İkisi Tasha’yı azarlarken, üçüncüsü Cale’i saygıyla selamladı.
“Tanıştığımıza memnun oldum. Önce sizi kalacağınız yere yönlendireceğim.”
“Shawn, uzun zamandır görüşmüyoruz!”
“Lütfen beni takip edin.”
Tasha geldi ve onu görmezden gelen Shawn’ı selamladı.
“Ah, hadi Shawn. Bana kızgın mısın?”
“Yanınızda bavullarınız var mı? Eğer varsa, sizler için onları taşıyabiliriz.”
Onu tamamen görmezden geldi. Cale, Shawn’a cevap vermeden önce gülümsedi.
“Bavulumuz yok. Lütfen yol gösterin.”
Shawn, nazikçe gülümseyen Cale’i sessizce gözlemledi.
“…Soylu olduğunuzu duydum, lütfen gayri resmi konuşmaktan çekinmeyin.”
“Pekâlâ.
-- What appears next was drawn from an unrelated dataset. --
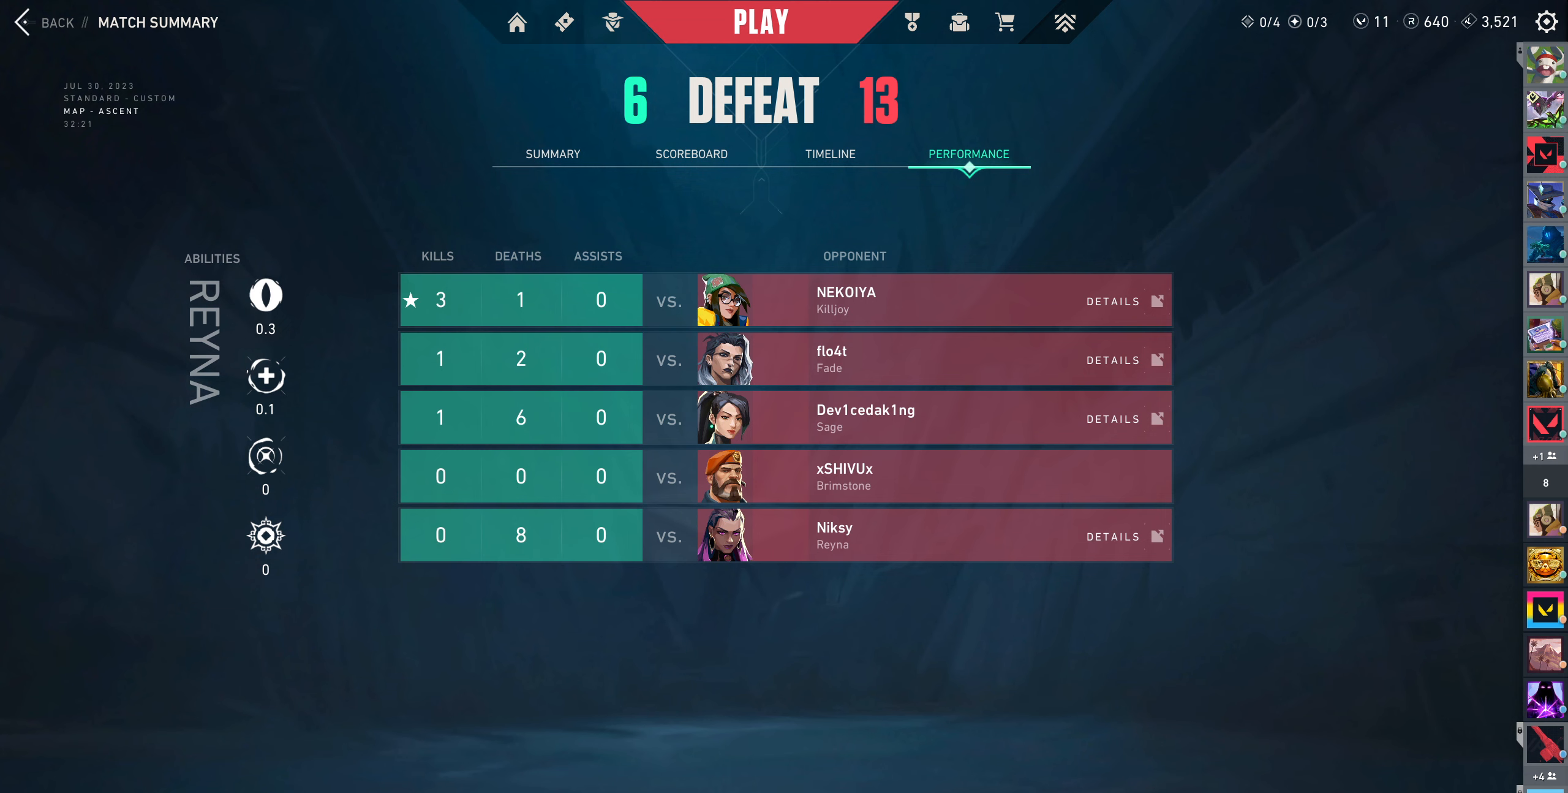
{"keys": [], "mouse": [], "events": []}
Öyle yapacağım.”
Cale böyle bir teklifi reddedecek biri değildi.
Cale’in grubu ve üç Kara Elf, Kara Elflerin diğer adıyla Ölüm Şehri olarak bilinen kalesine girdi.
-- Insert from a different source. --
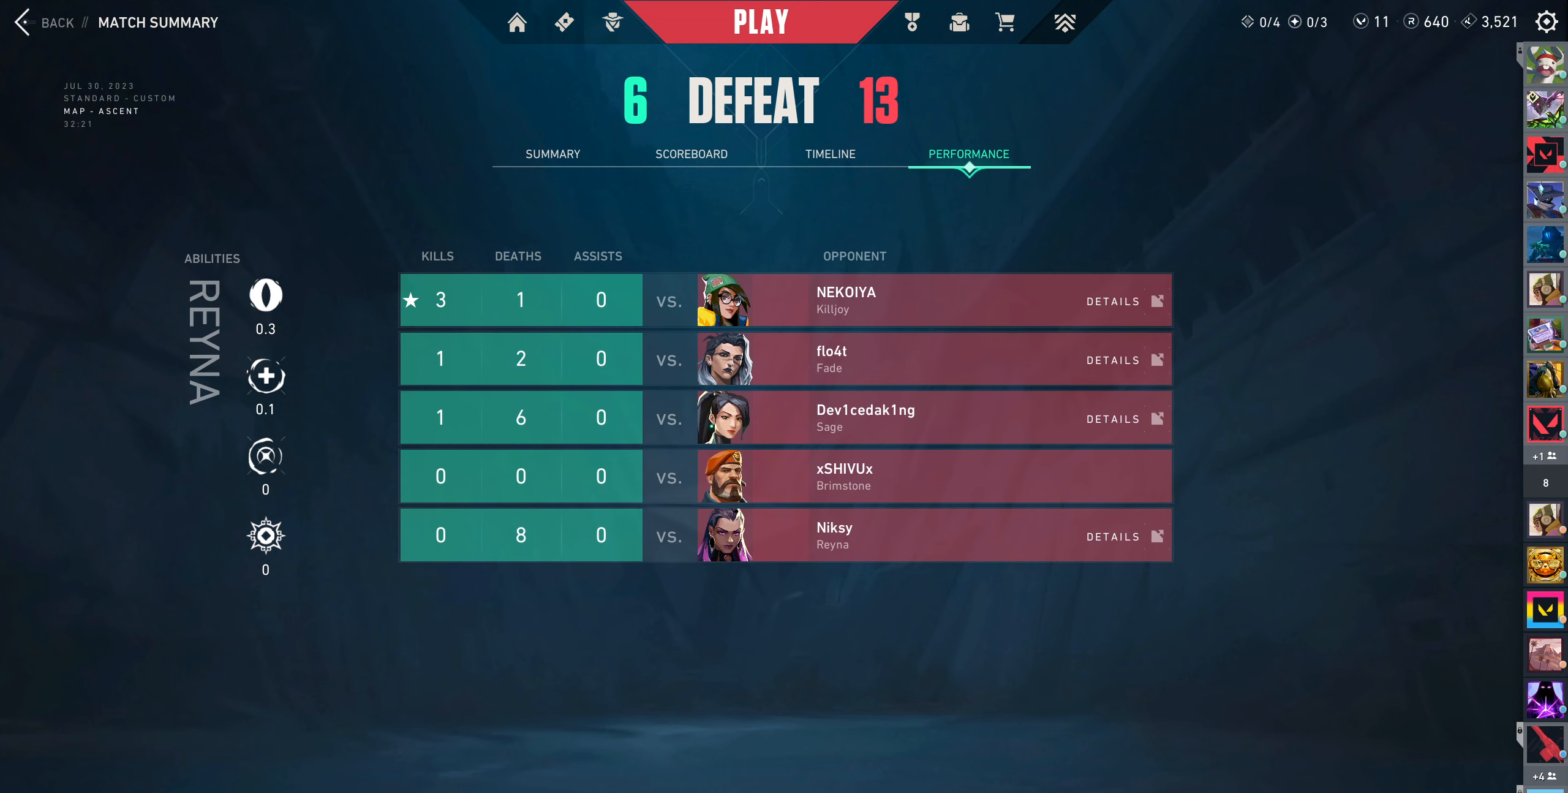
{"keys": [], "mouse": [], "events": [[150, "mouse_wheel", "down"], [267, "mouse_wheel", "up"]]}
Şehre girdiklerinde her şeyi daha net görebiliyorlardı. Şok olmaları için daha çok sebep vardı.
“Çoğu şehirden daha gelişmiş değil mi?”
Tasha, Cale’in grubuna yüzünde gururlu bir ifadeyle sordu.
Şehir oldukça gelişmişti, öyle ki bu şehir, Roan Krallığındaki çoğu büyük şehir seviyesindeydi.
Ancak Cale, Tasha’nın ifadesine yanıt vermedi. Başka bir şeye bakmakla meşguldü.
“Burada normal insanlar da var.”
Tasha gülümsemeye devam etti.
‘Anlıyorum.’
Beklendiği gibi şehre girer girmez diğer Kara Elfleri görmüştüler ama her 10 Kara Elf’e yaklaşık 1 insan düşüyordu.
Ölüm Diyarı 5 Yasak Bölgeden biriydi. Ölüm Diyarına giren hiç kimsenin oradan canlı olarak geri gelemeyeceği söylenirdi. Orada yaşanan ölümlerin, kumu bugünkü kırmızılığına ulaştıran şey olduğu söyleniyordu. Hatta bazı insanlar, kara büyücülerin lanetinin insanları Ölüm Diyarında ölüme götürdüğünü bile düşünürdü.
Cale konuşmaya başladı.
“Çöle kaçan insanların bir daha geri dönmemelerinin bir nedeni vardı.”
Yanlarındaki Kara Elfler gülümsemeye başladılar. Tasha cevap verirken omuzlarını silkti.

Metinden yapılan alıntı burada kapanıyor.